Under this prevailing culture, where (as per the GMC guidelines) whistleblowers are officially encouraged, but in practice risk severe reprisals,the incentive schemes that are being introduced by some GP consortiums (known as Clinical Commissioning Groups or CCGs), offering financial inducements to GPs who reduce the number of patients they refer to hospital, are particularly worrying for all those concerned with patients’ best interests.

Paid not to treat

“An investigation into referral incentive schemes being run by NHS clinical commissioning groups (CCGs) across England found some regions offering GPs as much as 50 percent of any savings they can make … Of the 180 [CCGs] that responded, 24 percent had some kind of incentive scheme aimed at lowering the numbers of referrals.” (NHS GP practices offered cash rewards to not send patients to hospital by Alex Matthews-King, Independent, 28 February 2018)

These incentive schemes are being spun as an encouragement to reduce unnecessary hospital visits, but the reality is that although GPs are highly trained doctors, they are not specialists, and, importantly, they do not have specialist diagnostic equipment (such as MRI scanners) in their surgeries, and so cannot always know beforehand whether a hospital visit will prove to have been necessary or unnecessary.

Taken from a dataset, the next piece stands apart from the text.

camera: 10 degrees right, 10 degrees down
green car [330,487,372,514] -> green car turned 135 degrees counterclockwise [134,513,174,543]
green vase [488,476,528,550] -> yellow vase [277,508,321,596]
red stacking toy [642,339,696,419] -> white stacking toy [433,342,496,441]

The financial incentives for non-referrals put GPs in an invidious position: either they refer a patient who may turn out to have nothing very much wrong with them (and lose funding), or they take a risk and don’t refer them, and secure extra funding for their understaffed and underfunded practices.

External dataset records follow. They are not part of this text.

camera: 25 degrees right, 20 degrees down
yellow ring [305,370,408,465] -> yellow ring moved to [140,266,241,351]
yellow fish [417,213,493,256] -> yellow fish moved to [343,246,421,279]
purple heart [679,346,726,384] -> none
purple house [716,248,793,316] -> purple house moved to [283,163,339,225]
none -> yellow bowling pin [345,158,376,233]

While we would like to think that GPs would be entirely indifferent to such calculations, the reality is that career progression rests in part on meeting such incentive targets. And even the most ethical of doctors may be subconsciously influenced by them and decide that a patient might not need a referral, at least for the moment.

As Proletarian found last year, incentive schemes have an important role to play in eroding the NHS. Here are some other examples that have been brought to our attention:

“GPs are currently being incentivised (paid bonuses) to perform highly-inaccurate dementia screening tests on all over-65 patients who walk into their surgeries (no matter what they actually come in for), despite the fact that the screenings have been shown to result in a large percentage of false positives – that is, people being told they are suffering from dementia when they are not, with all the resultant stress and upheaval that such a diagnosis might be expected to bring.

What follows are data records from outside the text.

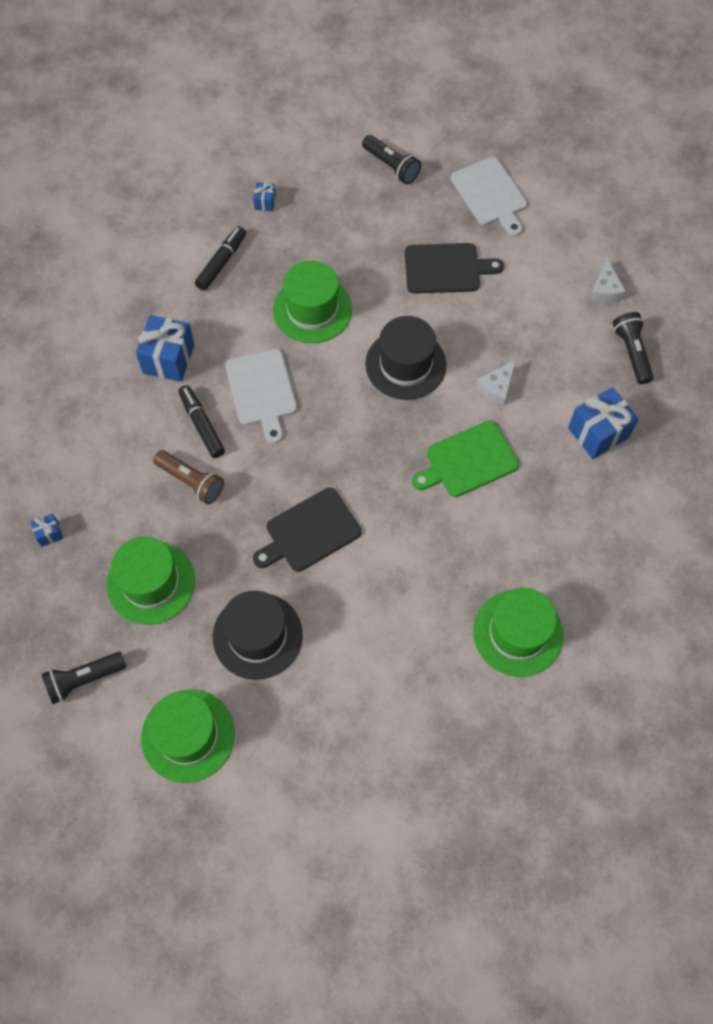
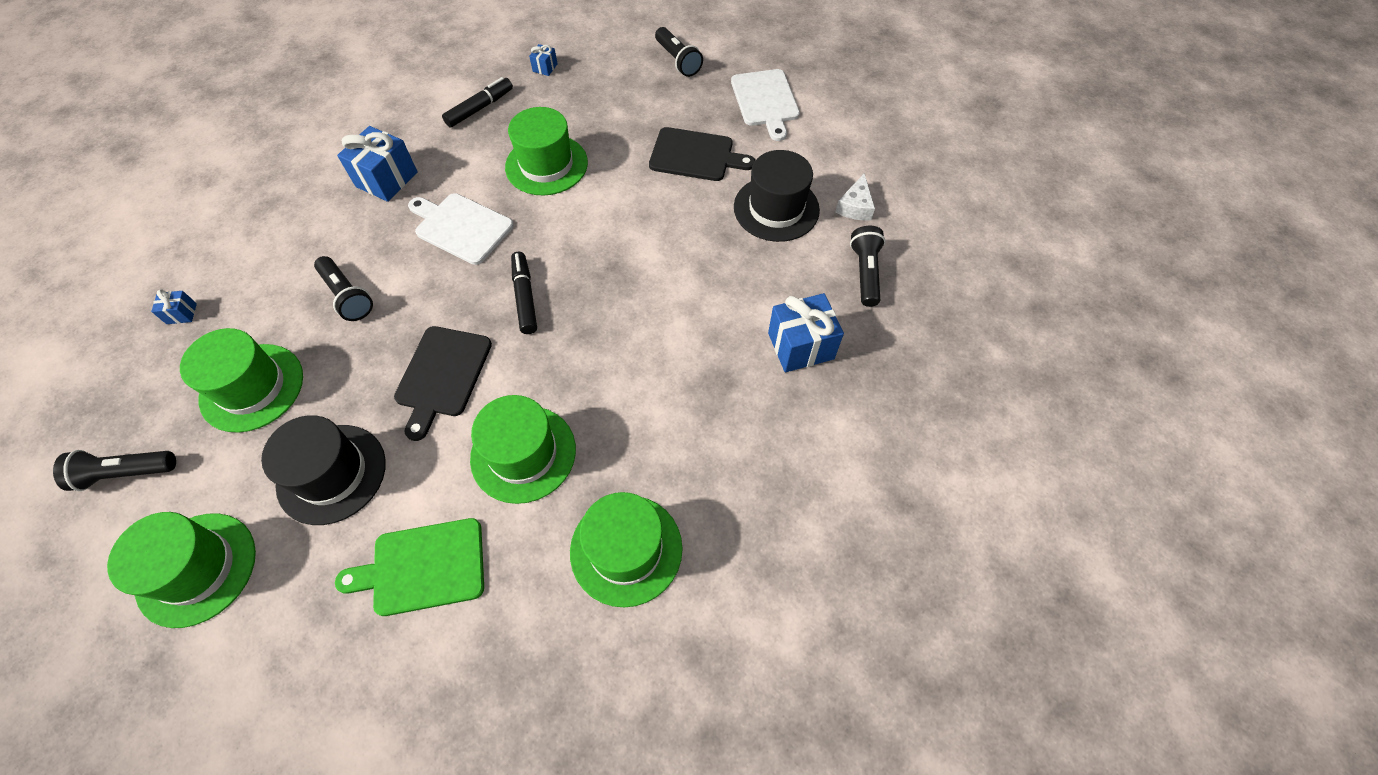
camera: 15 degrees right, 5 degrees down
brown flashlight [153,450,224,504] -> black flashlight [314,256,373,321]
black marker [178,385,225,458] -> black marker moved to [511,252,537,334]
white cutting board [225,349,297,444] -> white cutting board turned 120 degrees clockwise [408,193,514,265]
black cutting board [253,488,362,572] -> black cutting board turned 60 degrees counterclockwise [394,326,492,441]
black hat [365,316,446,400] -> black hat moved to [734,150,820,242]
green cutting board [412,421,519,497] -> green cutting board moved to [335,518,484,616]
white cheese [476,360,516,405] -> none
none -> green hat [470,395,576,504]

“This costly and counterproductive ‘screening’ process has nothing to do with improving outcomes and everything to do with helping private providers set their premiums and decide who should be granted and who denied insurance when the time comes.” (Cloak and dagger: the operation to kill the NHS, Proletarian, April 2017)

It’s privatisation, stupid

On a positive note, it appears that public awareness about the privatisation of the NHS is now increasingly allocating blame where it is due. Professor John Appleby, chief economist and director of research at the Nuffield Trust has reported:

“When we asked people why they are dissatisfied, it is increasingly less to do with pointing the finger at the NHS, and increasingly switching the blame to bigger issues – funding, staffing – which are of course the responsibility of government policy.” (GP practices given cash back for not sending patients to hospital, Laura Donnelly, The Telegraph, 28 February 2018)

Of course, it is not just government policy, but the capitalist class which is to blame. Capitalism and capitalists will always, seek new avenues of profit, especially so in times of crisis – whether by war or by eroding the temporary social-democratic concessions granted to the British working class after the second world war, when the socialist Soviet Union offered an example of an alternative future to workers.

The only way we can secure the NHS is by establishing a centrally planned and socially-owned system whose sole concern is the health and best interests of the working people, not providing profits for capitalist leeches.

Save our NHS; kick the parasites out!